• Work instructions
Find every line of the records that has "archived" and return it.
************
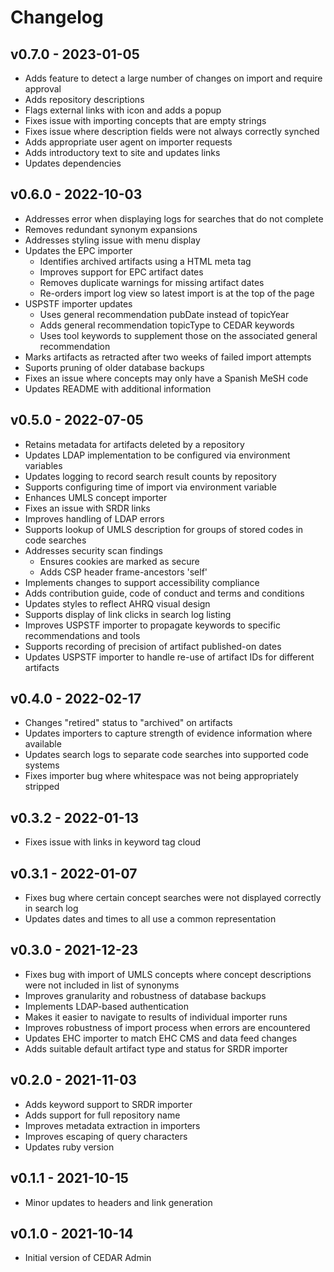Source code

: # Changelog

## v0.7.0 - 2023-01-05

* Adds feature to detect a large number of changes on import and require approval
* Adds repository descriptions
* Flags external links with icon and adds a popup
* Fixes issue with importing concepts that are empty strings
* Fixes issue where description fields were not always correctly synched
* Adds appropriate user agent on importer requests
* Adds introductory text to site and updates links
* Updates dependencies

## v0.6.0 - 2022-10-03

* Addresses error when displaying logs for searches that do not complete
* Removes redundant synonym expansions
* Addresses styling issue with menu display
* Updates the EPC importer
    - Identifies archived artifacts using a HTML meta tag
    - Improves support for EPC artifact dates
    - Removes duplicate warnings for missing artifact dates
    - Re-orders import log view so latest import is at the top of the page
* USPSTF importer updates
    - Uses general recommendation pubDate instead of topicYear
    - Adds general recommendation topicType to CEDAR keywords
    - Uses tool keywords to supplement those on the associated general recommendation
* Marks artifacts as retracted after two weeks of failed import attempts
* Suports pruning of older database backups
* Fixes an issue where concepts may only have a Spanish MeSH code
* Updates README with additional information

## v0.5.0 - 2022-07-05

* Retains metadata for artifacts deleted by a repository
* Updates LDAP implementation to be configured via environment variables
* Updates logging to record search result counts by repository
* Supports configuring time of import via environment variable
* Enhances UMLS concept importer
* Fixes an issue with SRDR links
* Improves handling of LDAP errors
* Supports lookup of UMLS description for groups of stored codes in code searches
* Addresses security scan findings
    - Ensures cookies are marked as secure
    - Adds CSP header frame-ancestors 'self'
* Implements changes to support accessibility compliance
* Adds contribution guide, code of conduct and terms and conditions
* Updates styles to reflect AHRQ visual design
* Supports display of link clicks in search log listing
* Improves USPSTF importer to propagate keywords to specific recommendations and tools
* Supports recording of precision of artifact published-on dates
* Updates USPSTF importer to handle re-use of artifact IDs for different artifacts

## v0.4.0 - 2022-02-17

* Changes "retired" status to "archived" on artifacts
* Updates importers to capture strength of evidence information where available
* Updates search logs to separate code searches into supported code systems
* Fixes importer bug where whitespace was not being appropriately stripped

## v0.3.2 - 2022-01-13

* Fixes issue with links in keyword tag cloud

## v0.3.1 - 2022-01-07

* Fixes bug where certain concept searches were not displayed correctly in search log
* Updates dates and times to all use a common representation

## v0.3.0 - 2021-12-23

* Fixes bug with import of UMLS concepts where concept descriptions were not included in list of synonyms
* Improves granularity and robustness of database backups
* Implements LDAP-based authentication
* Makes it easier to navigate to results of individual importer runs
* Improves robustness of import process when errors are encountered
* Updates EHC importer to match EHC CMS and data feed changes
* Adds suitable default artifact type and status for SRDR importer

## v0.2.0 - 2021-11-03

* Adds keyword support to SRDR importer
* Adds support for full repository name
* Improves metadata extraction in importers
* Improves escaping of query characters
* Updates ruby version

## v0.1.1 - 2021-10-15

* Minor updates to headers and link generation

## v0.1.0 - 2021-10-14

* Initial version of CEDAR Admin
************
• Result of this exercise
    - Identifies archived artifacts using a HTML meta tag
* Changes "retired" status to "archived" on artifacts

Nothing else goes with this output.